Trump’s penchant for speaking off the cuff has gotten him in trouble before when it comes to national security, like in his campaign announcement when he labeled Army Pvt. Bowe Bergdahl – who is facing charges in a military court for walking away from his post in Afghanistan in 2009 – as a “traitor.”
In August, Trump claimed a retired Army colonel was one of his advisers on the topic, when in reality the two had never met.

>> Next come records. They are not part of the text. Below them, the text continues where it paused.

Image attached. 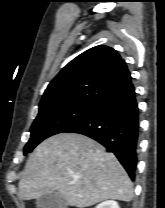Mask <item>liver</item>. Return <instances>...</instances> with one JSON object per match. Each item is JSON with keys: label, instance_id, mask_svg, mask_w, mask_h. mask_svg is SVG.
<instances>
[{"label": "liver", "instance_id": "liver-1", "mask_svg": "<svg viewBox=\"0 0 165 208\" xmlns=\"http://www.w3.org/2000/svg\"><path fill=\"white\" fill-rule=\"evenodd\" d=\"M54 191L78 208L107 199L129 202L133 198L132 182L115 155L77 133L56 134L40 143L19 181L23 200Z\"/></svg>", "mask_w": 165, "mask_h": 208}]
</instances>
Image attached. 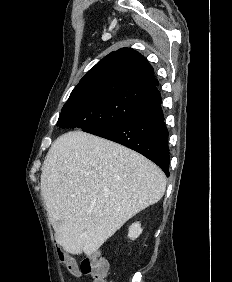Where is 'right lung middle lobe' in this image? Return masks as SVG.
Here are the masks:
<instances>
[{
	"mask_svg": "<svg viewBox=\"0 0 232 282\" xmlns=\"http://www.w3.org/2000/svg\"><path fill=\"white\" fill-rule=\"evenodd\" d=\"M154 107V101L139 91L111 89L84 93L68 99L57 126L88 132L136 118Z\"/></svg>",
	"mask_w": 232,
	"mask_h": 282,
	"instance_id": "1",
	"label": "right lung middle lobe"
}]
</instances>
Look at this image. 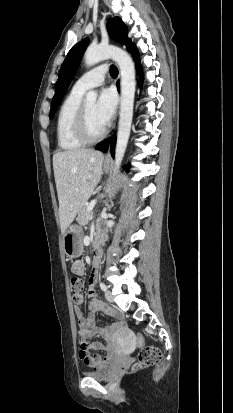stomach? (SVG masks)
Listing matches in <instances>:
<instances>
[{
	"mask_svg": "<svg viewBox=\"0 0 233 413\" xmlns=\"http://www.w3.org/2000/svg\"><path fill=\"white\" fill-rule=\"evenodd\" d=\"M104 169L107 171L109 169L108 164H104ZM82 229L78 226H69L63 235V248L65 254L73 258L75 255H81L83 251L82 247Z\"/></svg>",
	"mask_w": 233,
	"mask_h": 413,
	"instance_id": "stomach-1",
	"label": "stomach"
}]
</instances>
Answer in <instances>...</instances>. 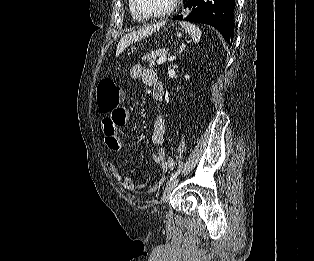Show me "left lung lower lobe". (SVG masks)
I'll return each instance as SVG.
<instances>
[{
  "label": "left lung lower lobe",
  "mask_w": 314,
  "mask_h": 261,
  "mask_svg": "<svg viewBox=\"0 0 314 261\" xmlns=\"http://www.w3.org/2000/svg\"><path fill=\"white\" fill-rule=\"evenodd\" d=\"M185 8H192L188 17L182 15L174 20L204 23L216 28L231 43L234 37L235 0H184Z\"/></svg>",
  "instance_id": "left-lung-lower-lobe-1"
}]
</instances>
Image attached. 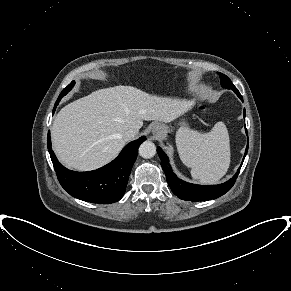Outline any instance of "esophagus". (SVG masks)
Returning a JSON list of instances; mask_svg holds the SVG:
<instances>
[{
    "label": "esophagus",
    "mask_w": 291,
    "mask_h": 291,
    "mask_svg": "<svg viewBox=\"0 0 291 291\" xmlns=\"http://www.w3.org/2000/svg\"><path fill=\"white\" fill-rule=\"evenodd\" d=\"M151 132H152V138L157 140L164 134V127L159 123L154 124L151 129Z\"/></svg>",
    "instance_id": "34e87169"
}]
</instances>
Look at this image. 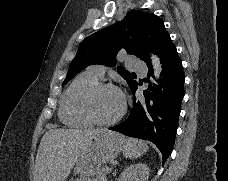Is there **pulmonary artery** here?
<instances>
[{"instance_id": "1", "label": "pulmonary artery", "mask_w": 228, "mask_h": 181, "mask_svg": "<svg viewBox=\"0 0 228 181\" xmlns=\"http://www.w3.org/2000/svg\"><path fill=\"white\" fill-rule=\"evenodd\" d=\"M126 62H137V57H126ZM101 65V64H100ZM100 65H91V70H87V75H94L97 78H102L103 74L98 73L97 70H100ZM135 71H147V66H135Z\"/></svg>"}]
</instances>
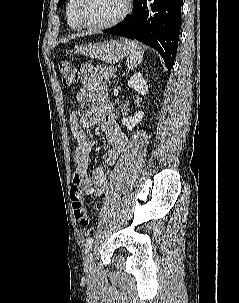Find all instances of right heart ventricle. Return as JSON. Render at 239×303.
<instances>
[{
  "mask_svg": "<svg viewBox=\"0 0 239 303\" xmlns=\"http://www.w3.org/2000/svg\"><path fill=\"white\" fill-rule=\"evenodd\" d=\"M73 5H74V0H68L66 5L67 22L69 27L72 28L73 30H80L81 27L78 25L73 15Z\"/></svg>",
  "mask_w": 239,
  "mask_h": 303,
  "instance_id": "obj_1",
  "label": "right heart ventricle"
}]
</instances>
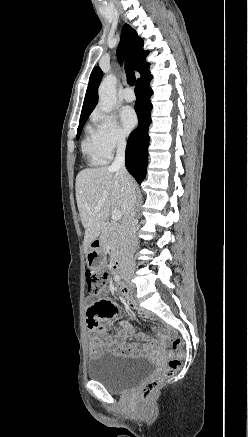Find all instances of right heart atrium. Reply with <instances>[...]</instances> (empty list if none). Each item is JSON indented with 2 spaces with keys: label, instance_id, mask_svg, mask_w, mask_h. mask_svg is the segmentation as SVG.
<instances>
[{
  "label": "right heart atrium",
  "instance_id": "right-heart-atrium-1",
  "mask_svg": "<svg viewBox=\"0 0 248 437\" xmlns=\"http://www.w3.org/2000/svg\"><path fill=\"white\" fill-rule=\"evenodd\" d=\"M92 122L96 142L108 159L117 149L125 146L126 138L113 115L96 110L92 114Z\"/></svg>",
  "mask_w": 248,
  "mask_h": 437
}]
</instances>
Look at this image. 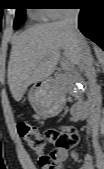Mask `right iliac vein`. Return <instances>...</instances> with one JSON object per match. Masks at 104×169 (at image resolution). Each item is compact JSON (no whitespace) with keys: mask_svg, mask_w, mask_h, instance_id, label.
<instances>
[{"mask_svg":"<svg viewBox=\"0 0 104 169\" xmlns=\"http://www.w3.org/2000/svg\"><path fill=\"white\" fill-rule=\"evenodd\" d=\"M95 154H96L98 168L104 169V155L102 150L98 146H95Z\"/></svg>","mask_w":104,"mask_h":169,"instance_id":"1","label":"right iliac vein"}]
</instances>
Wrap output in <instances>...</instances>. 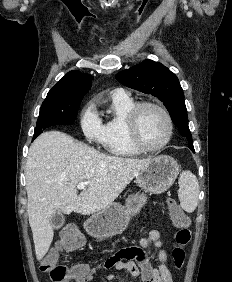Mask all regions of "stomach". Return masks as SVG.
<instances>
[{
  "label": "stomach",
  "mask_w": 232,
  "mask_h": 282,
  "mask_svg": "<svg viewBox=\"0 0 232 282\" xmlns=\"http://www.w3.org/2000/svg\"><path fill=\"white\" fill-rule=\"evenodd\" d=\"M179 174L177 161L167 155H160L150 161L136 175V183L145 193L161 194L167 191ZM144 193L131 195L125 206L112 203L85 221L87 233L97 239H105L123 233L132 216L140 212L146 203Z\"/></svg>",
  "instance_id": "1"
}]
</instances>
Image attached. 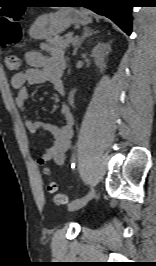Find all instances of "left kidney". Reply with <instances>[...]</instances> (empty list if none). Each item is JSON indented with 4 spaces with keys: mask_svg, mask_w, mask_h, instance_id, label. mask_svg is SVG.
Listing matches in <instances>:
<instances>
[{
    "mask_svg": "<svg viewBox=\"0 0 156 266\" xmlns=\"http://www.w3.org/2000/svg\"><path fill=\"white\" fill-rule=\"evenodd\" d=\"M92 57L94 58L95 64L100 68H106V56L108 55V45L99 43L96 45L91 53Z\"/></svg>",
    "mask_w": 156,
    "mask_h": 266,
    "instance_id": "left-kidney-1",
    "label": "left kidney"
}]
</instances>
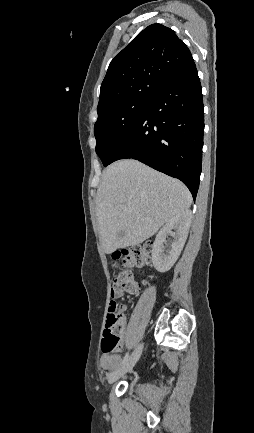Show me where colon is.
Listing matches in <instances>:
<instances>
[{"instance_id": "colon-1", "label": "colon", "mask_w": 254, "mask_h": 433, "mask_svg": "<svg viewBox=\"0 0 254 433\" xmlns=\"http://www.w3.org/2000/svg\"><path fill=\"white\" fill-rule=\"evenodd\" d=\"M149 252L150 246L146 245L134 247L115 257V267L119 270L112 277V293L127 292L136 294L138 292L139 285L132 270L147 259ZM121 311L122 306L115 299H112L106 318L102 344V350L106 354L114 353L120 347L125 327Z\"/></svg>"}]
</instances>
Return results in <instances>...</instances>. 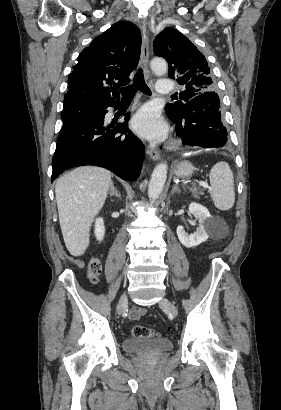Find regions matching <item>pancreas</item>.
Wrapping results in <instances>:
<instances>
[{
    "label": "pancreas",
    "instance_id": "1",
    "mask_svg": "<svg viewBox=\"0 0 281 410\" xmlns=\"http://www.w3.org/2000/svg\"><path fill=\"white\" fill-rule=\"evenodd\" d=\"M189 191L194 195V197H199V195H201V194H203V192L199 189V188H197V187H192V188H189Z\"/></svg>",
    "mask_w": 281,
    "mask_h": 410
}]
</instances>
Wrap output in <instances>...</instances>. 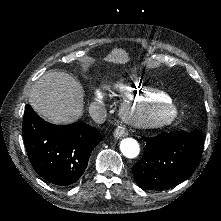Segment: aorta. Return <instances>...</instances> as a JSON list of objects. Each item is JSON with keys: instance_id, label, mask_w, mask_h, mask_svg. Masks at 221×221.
<instances>
[{"instance_id": "obj_1", "label": "aorta", "mask_w": 221, "mask_h": 221, "mask_svg": "<svg viewBox=\"0 0 221 221\" xmlns=\"http://www.w3.org/2000/svg\"><path fill=\"white\" fill-rule=\"evenodd\" d=\"M120 151L127 158H135L140 153L138 142L133 138H124L120 142Z\"/></svg>"}]
</instances>
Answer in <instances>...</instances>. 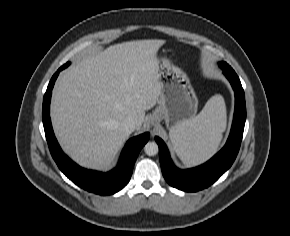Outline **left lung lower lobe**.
Wrapping results in <instances>:
<instances>
[{"label": "left lung lower lobe", "mask_w": 290, "mask_h": 236, "mask_svg": "<svg viewBox=\"0 0 290 236\" xmlns=\"http://www.w3.org/2000/svg\"><path fill=\"white\" fill-rule=\"evenodd\" d=\"M221 68V67H220ZM235 93V112L230 135L225 146L208 162L187 170L174 166L165 143L158 137L159 159L165 180L173 187L196 192L213 184L233 164L242 140L246 120L245 95L241 82L231 67L221 68Z\"/></svg>", "instance_id": "0a47b994"}]
</instances>
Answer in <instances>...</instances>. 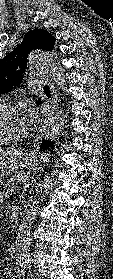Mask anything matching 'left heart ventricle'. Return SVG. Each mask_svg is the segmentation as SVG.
I'll return each instance as SVG.
<instances>
[{
    "label": "left heart ventricle",
    "instance_id": "b2bd125f",
    "mask_svg": "<svg viewBox=\"0 0 113 279\" xmlns=\"http://www.w3.org/2000/svg\"><path fill=\"white\" fill-rule=\"evenodd\" d=\"M27 127L26 110L23 107L0 104V137L21 135Z\"/></svg>",
    "mask_w": 113,
    "mask_h": 279
}]
</instances>
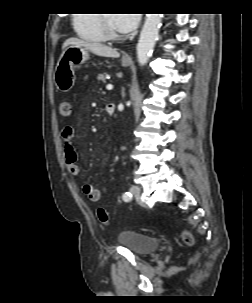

And there are his claims that as commander in chief he would “bomb the hell” out of Iraq’s oil fields in order to choke funding for ISIS.
Hewitt tried to steer the real estate mogul back on track, saying “a lot of people like the F-18 Super Hornet more than the F-35, but this B-3, the strategic bomber, I think we have to have bomber, but I will probably be bringing this up in Las Vegas” at next week’s GOP debate.
Trump agreed national security should be a key topic, but didn’t seem to take the hint.
“We’re putting up the dollars, we’re spending unbelievable dollars, and when you talk about planes costing that amount of money, can it be done for less? I guarantee you it can be done for not less, but much, much less. But you check this out. The pilots that were testing it did not like it as much as the old equipment. That’s not good, and I think you would agree with that, Hugh,” he said.
On Friday, the Lockheed-Boeing team filed a protest with the Government Accountability Office about the bomber award, charging the Pentagon’s selection process was flawed.
The GAO has 100 days to review the protest and issue a ruling.